- [Required action 1]
Return the passage from the forum thread on 8-inch midbass woofers that begins at the words "## ErinH (Feb" and stops after "(Feb 4, 2020)", copied word for word.

- [Page extract]
Spot on... I have a set of the MW172’s and even though I would love to use them in my car, there is no way they can fit in the enclosures under the seats of the BMW... Which forced me to look for a different 8’’ midbass for my application... Already bought a pair of the W800Neo’s and thinking about trying also the GS8’s... Will have to analyze Erin’s review on both to see if it’s worth the change.


Sent from my iPad using Tapatalk


----------



## Jroo (May 24, 2006)

dgage said:


> Really? I hadn’t heard them but I picked up a pair when I had a chance. I have those and the Dyn MW182 that would both need significant modifications to fit or I could just go with the GB60 since Erin seems to be happy with them. Would pair with the Focal TBM tweeter and either the Focal 3.5WM or the Dyn e430.


No question if I could use an 8", that would be the one I would use. In my current car, I would look at the GB60 for 2 reasons. It works well with a 2 way, and I cant mod my door to accept an 8". In my older truck, I could squeeze in an 8" midbass. After hearing them, I was sold. They were really really good.


----------



## ErinH (Feb 14, 2007)

YouTube version of the AudioFrog GS8ND2 & Audio Development SW800 8 inch woofers is now up.


----------



## SQcaliboy81 (Feb 4, 2020)

I have the AD SW800's and feel I should chime in. I'm not going to pretend like I know even half of Erin's measurements, but one thing I do know is that I have yet to find a single person that has actually heard the them in a real world scenario and has not been highly impressed. I got these for a very specific purpose, I wanted something with more cahones than my HAT L8SE's and boy do these deliver. They get low effortlessly like no other mid woofers I had heard, and they have incredible impact, in fact one of the highest scoring cars in MECA competition is using the SW800's. Yes they are very expensive and there are other options out there, but I have zero regrets purchasing them and would do it all over again.


----------

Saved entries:
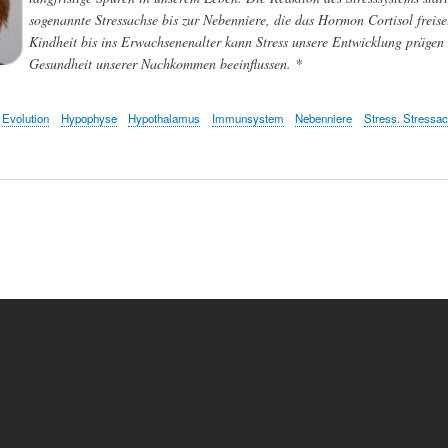
sogenannte Stressachse bis zur Nebenniere, die das Hormon Cortisol freiset
Kindheit bis ins Erwachsenenalter kann Stress unsere Entwicklung prägen 
Gesundheit unserer Nachkommen beeinflussen. *
Evolution
Hypophyse
Hypothalamus
Immunsystem
Nebenniere
Stress. Stressa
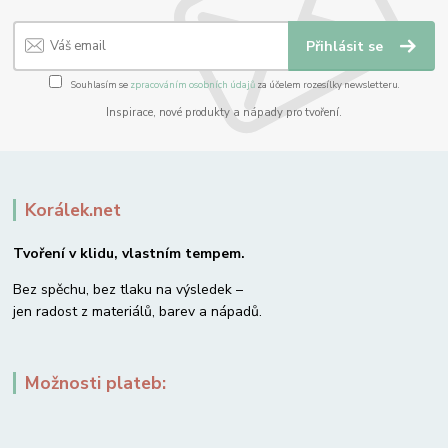
Přihlásit se
Souhlasím se
zpracováním osobních údajů
za účelem rozesílky newsletteru.
Inspirace, nové produkty a nápady pro tvoření.
Korálek.net
Tvoření v klidu, vlastním tempem.
Bez spěchu, bez tlaku na výsledek –
jen radost z materiálů, barev a nápadů.
Možnosti plateb:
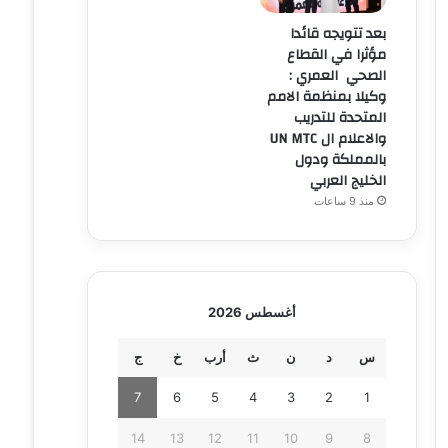
بعد تتويجه قائدا
مؤثرا في القطاع
الصحي العمري :
وكيلا بمنظمة الامم
المتحدة للتدريب
والاعلام ال UN MTC
بالمملكة ودول
الخليج العربي
منذ 9 ساعات
أغسطس 2026
س
د
ن
ث
أرب
خ
ج
7
6
5
4
3
2
1
14
13
12
11
10
9
8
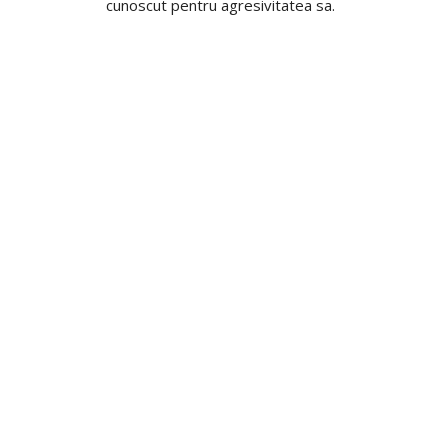
cunoscut pentru agresivitatea sa.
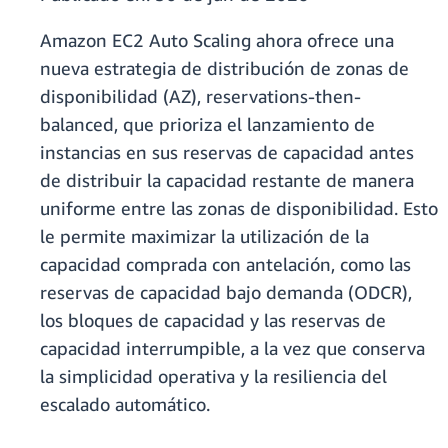
Amazon EC2 Auto Scaling ahora ofrece una
nueva estrategia de distribución de zonas de
disponibilidad (AZ), reservations-then-
balanced, que prioriza el lanzamiento de
instancias en sus reservas de capacidad antes
de distribuir la capacidad restante de manera
uniforme entre las zonas de disponibilidad. Esto
le permite maximizar la utilización de la
capacidad comprada con antelación, como las
reservas de capacidad bajo demanda (ODCR),
los bloques de capacidad y las reservas de
capacidad interrumpible, a la vez que conserva
la simplicidad operativa y la resiliencia del
escalado automático.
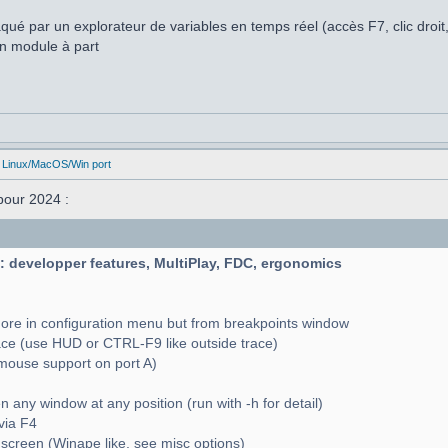
taqué par un explorateur de variables en temps réel (accès F7, clic droi
n module à part
 Linux/MacOS/Win port
pour 2024 :
7 : developper features, MultiPlay, FDC, ergonomics
more in configuration menu but from breakpoints window
ace (use HUD or CTRL-F9 like outside trace)
 mouse support on port A)
 any window at any position (run with -h for detail)
via F4
n screen (Winape like, see misc options)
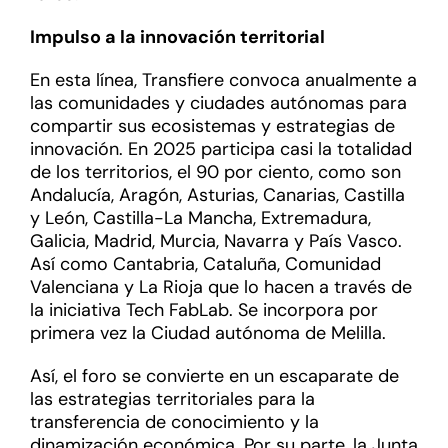
Impulso a la innovación territorial
En esta línea, Transfiere convoca anualmente a
las comunidades y ciudades autónomas para
compartir sus ecosistemas y estrategias de
innovación. En 2025 participa casi la totalidad
de los territorios, el 90 por ciento, como son
Andalucía, Aragón, Asturias, Canarias, Castilla
y León, Castilla-La Mancha, Extremadura,
Galicia, Madrid, Murcia, Navarra y País Vasco.
Así como Cantabria, Cataluña, Comunidad
Valenciana y La Rioja que lo hacen a través de
la iniciativa Tech FabLab. Se incorpora por
primera vez la Ciudad autónoma de Melilla.
Así, el foro se convierte en un escaparate de
las estrategias territoriales para la
transferencia de conocimiento y la
dinamización económica. Por su parte, la Junta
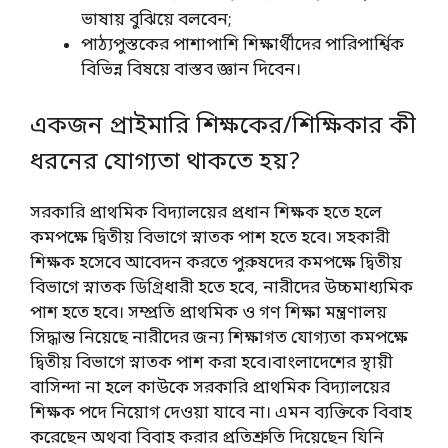
ভাষায় বুঝিয়ে বলবেন;
পাঠ্যপুস্তকের পাশাপাশি শিক্ষার্থীদের পারিপার্শ্বিক
বিভিন্ন বিষয়ে বাস্তব জ্ঞান দিবেন।
একজন প্রাইমারি শিক্ষকের/শিক্ষিকার কী
ধরনের যোগ্যতা থাকতে হয়?
সরকারি প্রাথমিক বিদ্যালয়ের প্রধান শিক্ষক হতে হলে
কমপক্ষে দ্বিতীয় বিভাগে স্নাতক পাশ হতে হবে। সহকারী
শিক্ষক হসেবে আবেদন করতে পুরুষদের কমপক্ষে দ্বিতীয়
বিভাগে স্নাতক ডিগ্রিধারী হতে হবে, নারীদের উচ্চমাধ্যমিক
পাশ হতে হবে। সম্প্রতি প্রাথমিক ও গণ শিক্ষা মন্ত্রণালয়
সিদ্ধান্ত নিয়েছে নারীদের জন্য শিক্ষাগত যোগ্যতা কমপক্ষে
দ্বিতীয় বিভাগে স্নাতক পাশ করা হবে।বাংলাদেশের স্থায়ী
বাসিন্দা না হলে কাউকে সরকারি প্রাথমিক বিদ্যালয়ের
শিক্ষক পদে নিয়োগ দেওয়া যাবে না। এমন ব্যক্তিকে বিবাহ
করেছেন অথবা বিবাহ করার প্রতিশ্রুতি দিয়েছেন যিনি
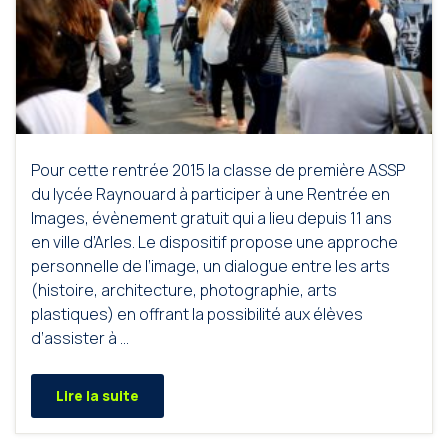
Pour cette rentrée 2015 la classe de première ASSP
du lycée Raynouard à participer à une Rentrée en
Images, évènement gratuit qui a lieu depuis 11 ans
en ville d’Arles. Le dispositif propose une approche
personnelle de l’image, un dialogue entre les arts
(histoire, architecture, photographie, arts
plastiques) en offrant la possibilité aux élèves
d’assister à …
Lire la suite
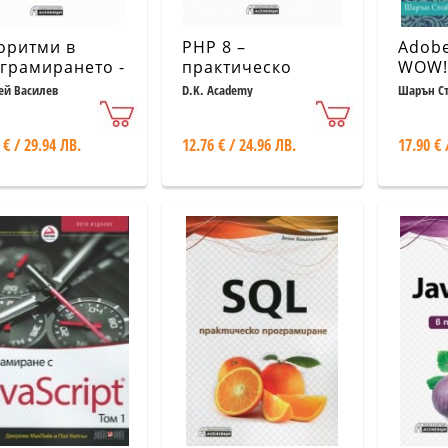
оритми в
PHP 8 –
Adobe
грамирането -
практическо
WOW! 
сторството да
програмиране в
CS6 и
ей Василев
D.K. Academy
Шарън Ст
грамираш
примери
издан
 € / 29.94 ЛВ.
12.76 € / 24.96 ЛВ.
17.90 € 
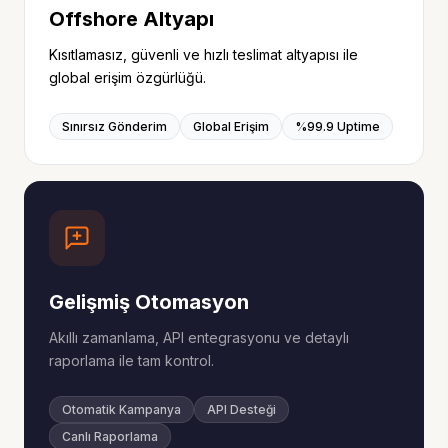
Offshore Altyapı
Kısıtlamasız, güvenli ve hızlı teslimat altyapısı ile
global erişim özgürlüğü.
Sınırsız Gönderim
Global Erişim
%99.9 Uptime
Gelişmiş Otomasyon
Akıllı zamanlama, API entegrasyonu ve detaylı
raporlama ile tam kontrol.
Otomatik Kampanya
API Desteği
Canlı Raporlama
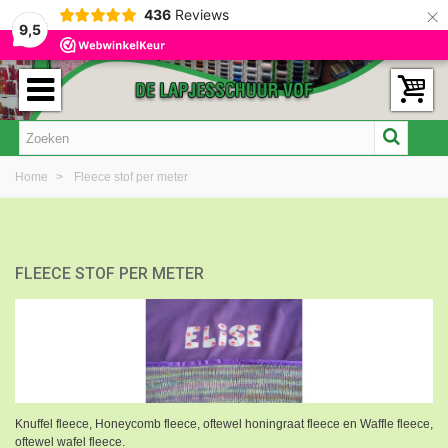
×
436
Reviews
9,5
Home
>
Fleece stof per meter
FLEECE STOF PER METER
Knuffel fleece, Honeycomb fleece, oftewel honingraat fleece en Waffle fleece,
oftewel wafel fleece.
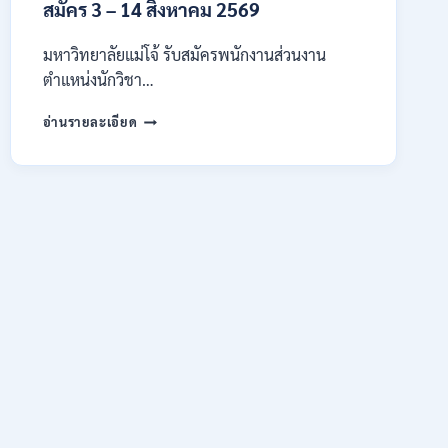
สมัคร 3 – 14 สิงหาคม 2569
/
สมัคร
10
มหาวิทยาลัยแม่โจ้ รับสมัครพนักงานส่วนงาน
–
ตำแหน่งนักวิชา…
17
สิงหาคม
มหาวิทยาลัย
อ่านรายละเอียด
2569
แม่
โจ้
เชียงใหม่
เปิด
รับ
สมัคร
พนักงาน
ปริญญา
ตรี
ทุก
สาขา
/
ไม่
ต้อง
ผ่าน
ภาค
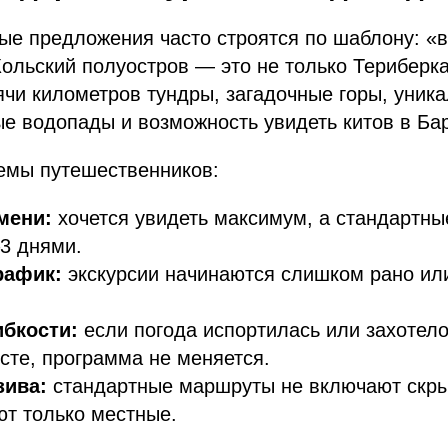
ые предложения часто строятся по шаблону: «
ольский полуостров — это не только Териберка
ячи километров тундры, загадочные горы, уник
е водопады и возможность увидеть китов в Ба
емы путешественников:
мени:
хочется увидеть максимум, а стандартны
3 днями.
рафик:
экскурсии начинаются слишком рано ил
ибкости:
если погода испортилась или захотел
сте, программа не меняется.
зива:
стандартные маршруты не включают скр
ют только местные.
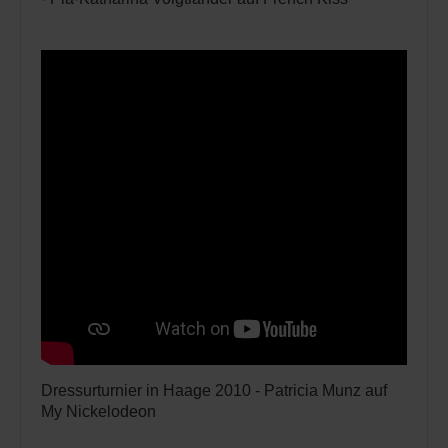
Dressurturnier in Haage 2010 - Patricia Munz auf
My Nickelodeon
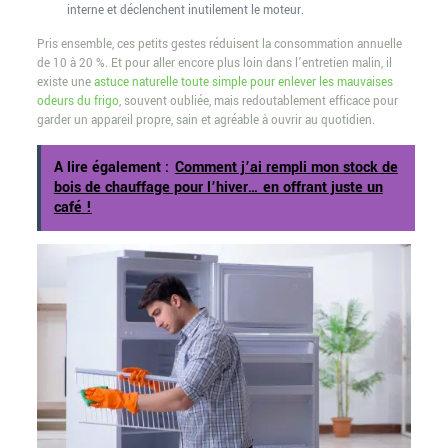
interne et déclenchent inutilement le moteur.
Pris ensemble, ces petits gestes réduisent la consommation annuelle
de 10 à 20 %. Et pour aller encore plus loin dans l’entretien malin, il
existe une
astuce naturelle toute simple pour enlever les mauvaises
odeurs du frigo
, souvent oubliée, mais redoutablement efficace pour
garder un appareil propre, sain et agréable à ouvrir au quotidien.
A lire également :
Comment j’ai rempli mon stock de
bois de chauffage pour l’hiver… en offrant juste un
café !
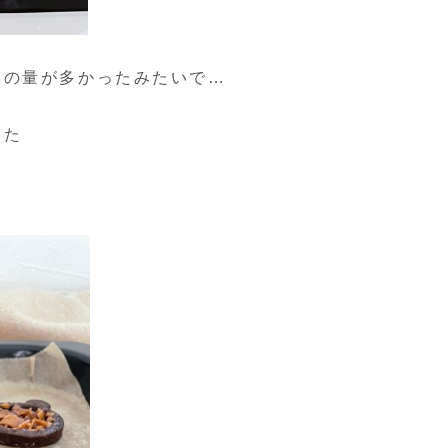
ツの量が多かったみたいで…
した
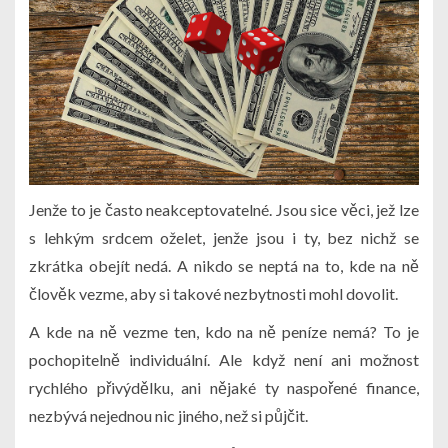
Jenže to je často neakceptovatelné. Jsou sice věci, jež lze
s lehkým srdcem oželet, jenže jsou i ty, bez nichž se
zkrátka obejít nedá. A nikdo se neptá na to, kde na ně
člověk vezme, aby si takové nezbytnosti mohl dovolit.
A kde na ně vezme ten, kdo na ně peníze nemá? To je
pochopitelně individuální. Ale když není ani možnost
rychlého přivýdělku, ani nějaké ty naspořené finance,
nezbývá nejednou nic jiného, než si půjčit.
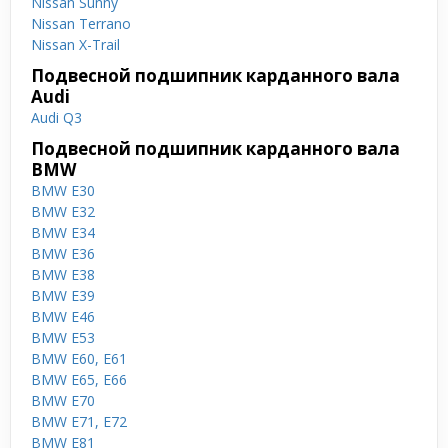
Nissan Sunny
Nissan Terrano
Nissan X-Trail
Подвесной подшипник карданного вала
Audi
Audi Q3
Подвесной подшипник карданного вала
BMW
BMW E30
BMW E32
BMW E34
BMW E36
BMW E38
BMW E39
BMW E46
BMW E53
BMW E60, E61
BMW E65, E66
BMW E70
BMW E71, E72
BMW E81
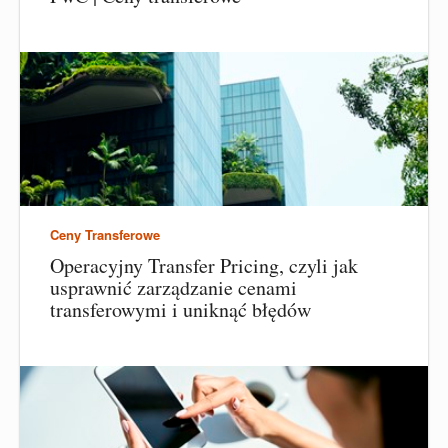
Ceny Transferowe
Operacyjny Transfer Pricing, czyli jak
usprawnić zarządzanie cenami
transferowymi i uniknąć błędów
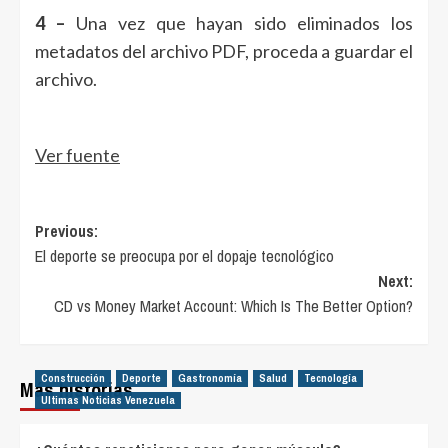
4 –
Una vez que hayan sido eliminados los
metadatos del archivo PDF, proceda a guardar el
archivo.
Ver fuente
Post
Previous:
El deporte se preocupa por el dopaje tecnológico
navigation
Next:
CD vs Money Market Account: Which Is The Better Option?
Construcción
Deporte
Gastronomía
Salud
Tecnología
Más historias
Ultimas Noticias Venezuela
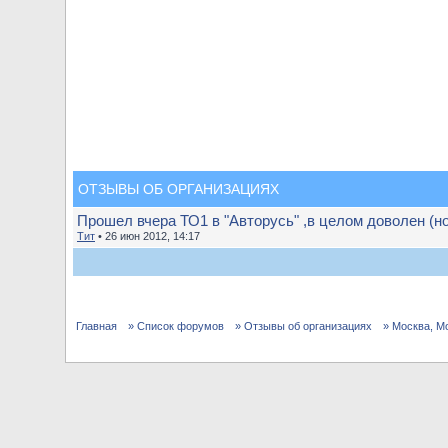
ОТЗЫВЫ ОБ ОРГАНИЗАЦИЯХ
Прошел вчера ТО1 в "Авторусь" ,в целом доволен (но 
Тит
• 26 июн 2012, 14:17
Главная
» Список форумов
» Отзывы об организациях
» Москва, М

- [Required action 2]
Retype the saved entries from their start through the line that contains "cunoscut pentru agresivitatea sa.", including that line, and leave the pictures out.

- [Answer 1]
## ErinH (Feb 14, 2007)

YouTube version of the AudioFrog GS8ND2 & Audio Development SW800 8 inch woofers is now up.


----------



## SQcaliboy81 (Feb 4, 2020)

- [Answer 2]
sogenannte Stressachse bis zur Nebenniere, die das Hormon Cortisol freiset
Kindheit bis ins Erwachsenenalter kann Stress unsere Entwicklung prägen 
Gesundheit unserer Nachkommen beeinflussen. *
Evolution
Hypophyse
Hypothalamus
Immunsystem
Nebenniere
Stress. Stressa
Přihlásit se
Souhlasím se
zpracováním osobních údajů
za účelem rozesílky newsletteru.
Inspirace, nové produkty a nápady pro tvoření.
Korálek.net
Tvoření v klidu, vlastním tempem.
Bez spěchu, bez tlaku na výsledek –
jen radost z materiálů, barev a nápadů.
Možnosti plateb:
بعد تتويجه قائدا
مؤثرا في القطاع
الصحي العمري :
وكيلا بمنظمة الامم
المتحدة للتدريب
والاعلام ال UN MTC
بالمملكة ودول
الخليج العربي
منذ 9 ساعات
أغسطس 2026
س
د
ن
ث
أرب
خ
ج
7
6
5
4
3
2
1
14
13
12
11
10
9
8
cunoscut pentru agresivitatea sa.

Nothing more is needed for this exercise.